Open Access: This article is an open-access article that was selected by an in-house editor and fully peer-reviewed by external reviewers. It is distributed in accordance with the Creative Commons Attribution NonCommercial (CC BY-NC 4.0) license, which permits others to distribute, remix, adapt, build upon this work non-commercially, and license their derivative works on different terms, provided the original work is properly cited and the use is non-commercial. See: https://creativecommons.org/Licenses/by-nc/4.0/
Corresponding author: Shingo Tsujinaka, MD, Associate Professor, Division of Gastroenterologic Surgery, Department of Surgery, Tohoku Medical and Pharmaceutical University, 1-15-1 Fukumuro, Miyagino-ku, Sendai 983-8536, Miyagi, Japan. tsujinakas@tohoku-mpu.ac.jp
Received: April 29, 2025 Revised: June 3, 2025 Accepted: July 16, 2025 Published online: August 24, 2025 Processing time: 113 Days and 14.4 Hours
Abstract
Appendiceal mucinous neoplasms (AMNs) are rare tumors originating from mucin-producing epithelial cells of the appendix. They can exhibit both benign and malignant behavior. They are often incidentally discovered during appendectomy. Clinical presentation ranges from asymptomatic to mimicking acute appendicitis. Histologically, noninvasive AMNs are classified as low-grade AMNs (LAMNs) or high-grade AMNs (HAMNs), whereas invasive tumors are categorized as mucinous adenocarcinomas. Although LAMNs and HAMNs are generally nonmalignant, rupture can lead to pseudomyxoma peritonei (PMP). Surgical resection is the primary diagnostic and therapeutic approach, with intraoperative assessment to prevent rupture. Treatment strategies vary based on findings and include appendectomy, right hemicolectomy, and cytoreductive surgery with hyperthermic intraperitoneal chemotherapy. Histological diagnosis relies on mucin detection, and immunohistochemical markers such as cytokeratin 20 (diffusely positive), cytokeratin 7 (often negative), mucin 5AC, and special AT-rich sequence-binding protein 2 assist in characterization. Molecular profiling frequently identifies KRAS, GNAS, and TP53 mutations. KRAS mutations are generally associated with a favorable prognosis, whereas GNAS and TP53 mutations correlate with poorer survival outcomes. These findings highlight the potential role of molecular profiling in guiding treatment strategies for AMN and PMP.

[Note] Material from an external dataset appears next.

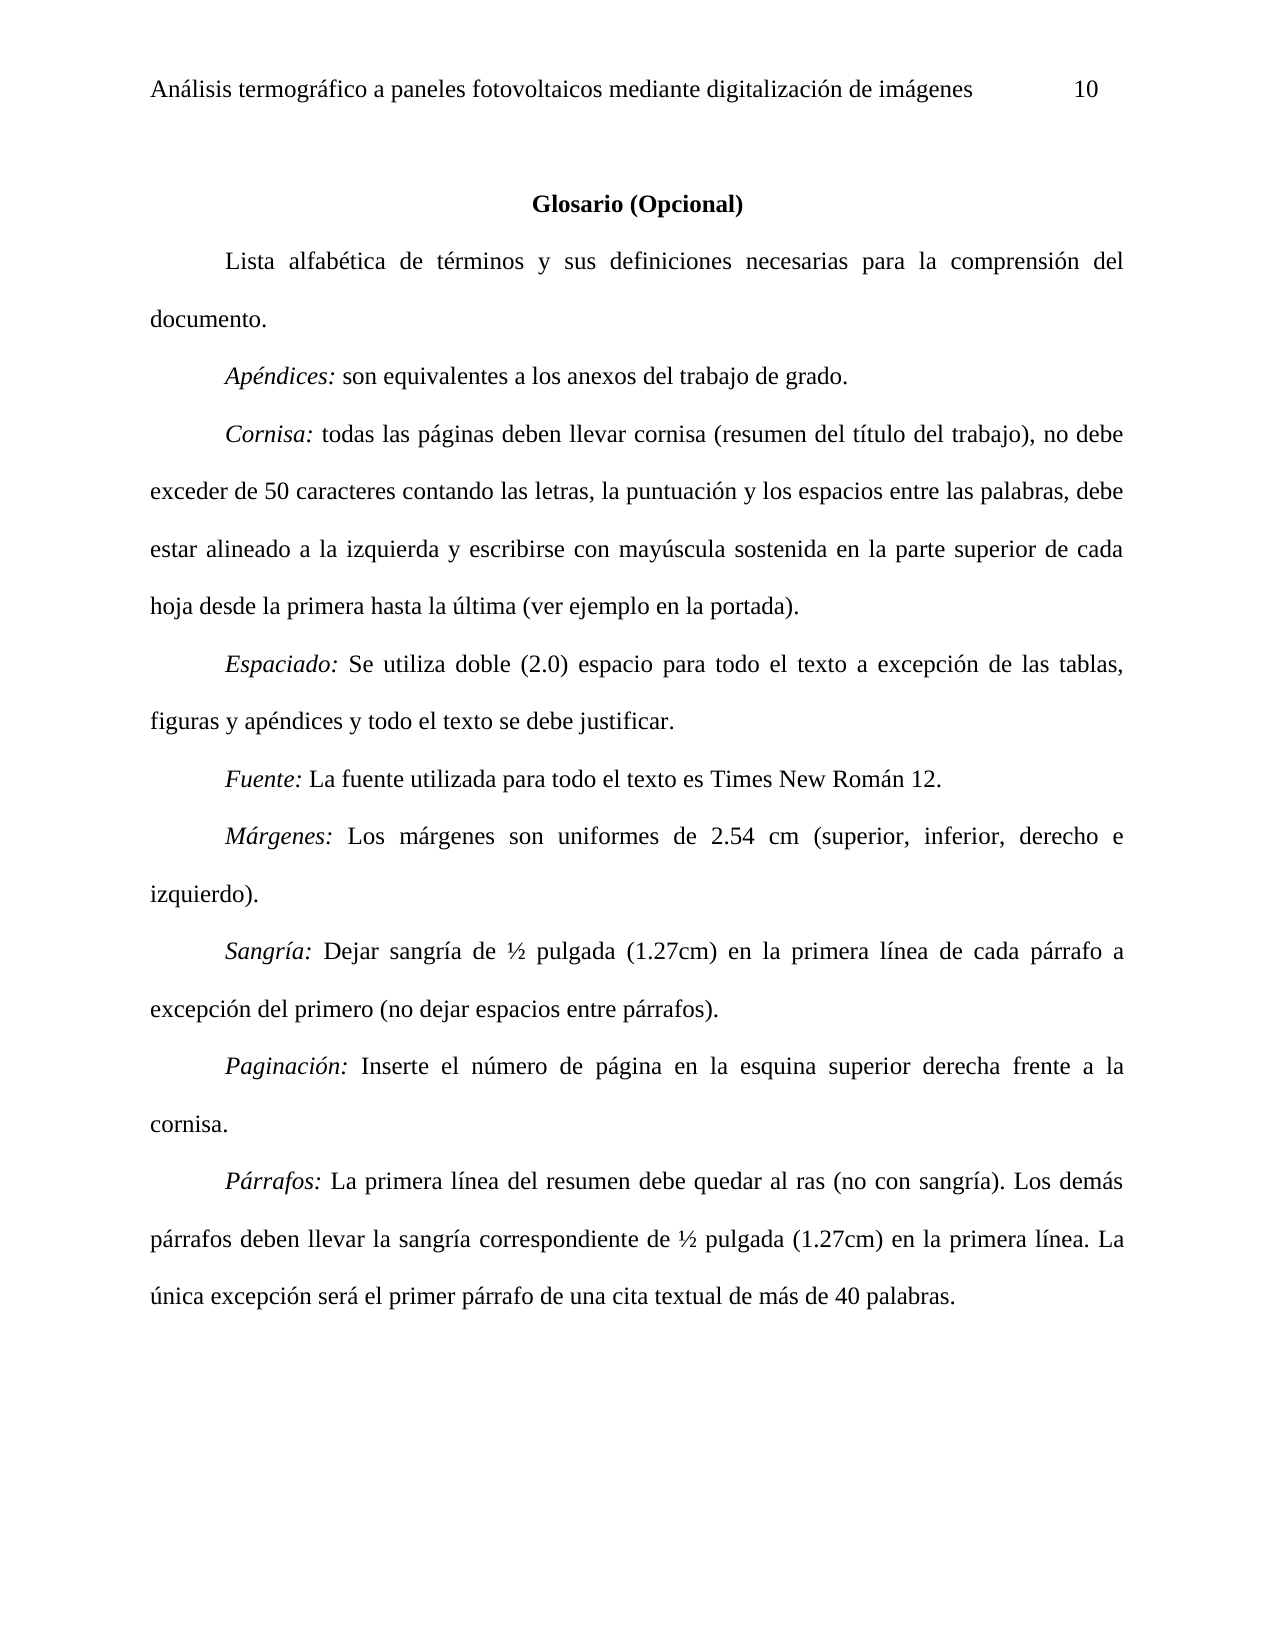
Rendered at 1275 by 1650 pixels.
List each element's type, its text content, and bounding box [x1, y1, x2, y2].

Core Tip: Appendiceal mucinous neoplasms (AMNs) are rare tumors originating in mucin-producing epithelial cells of the appendix. They can be benign or malignant. AMN is often discovered during appendectomy, presenting asymptomatically or mimicking acute appendicitis. Noninvasive AMNs include low-grade and high-grade lesions, whereas invasive types are mucinous adenocarcinomas. Rupture may lead to pseudomyxoma peritonei (PMP). Surgery is the primary treatment, with options including appendectomy, hemicolectomy, or cytoreductive surgery with chemotherapy. Histological diagnosis involves mucin detection and immunohistochemistry markers. Molecular profiling has revealed mutations in KRAS (favorable prognosis) and GNAS and TP53 (poor prognosis), guiding treatment strategies for AMN and PMP.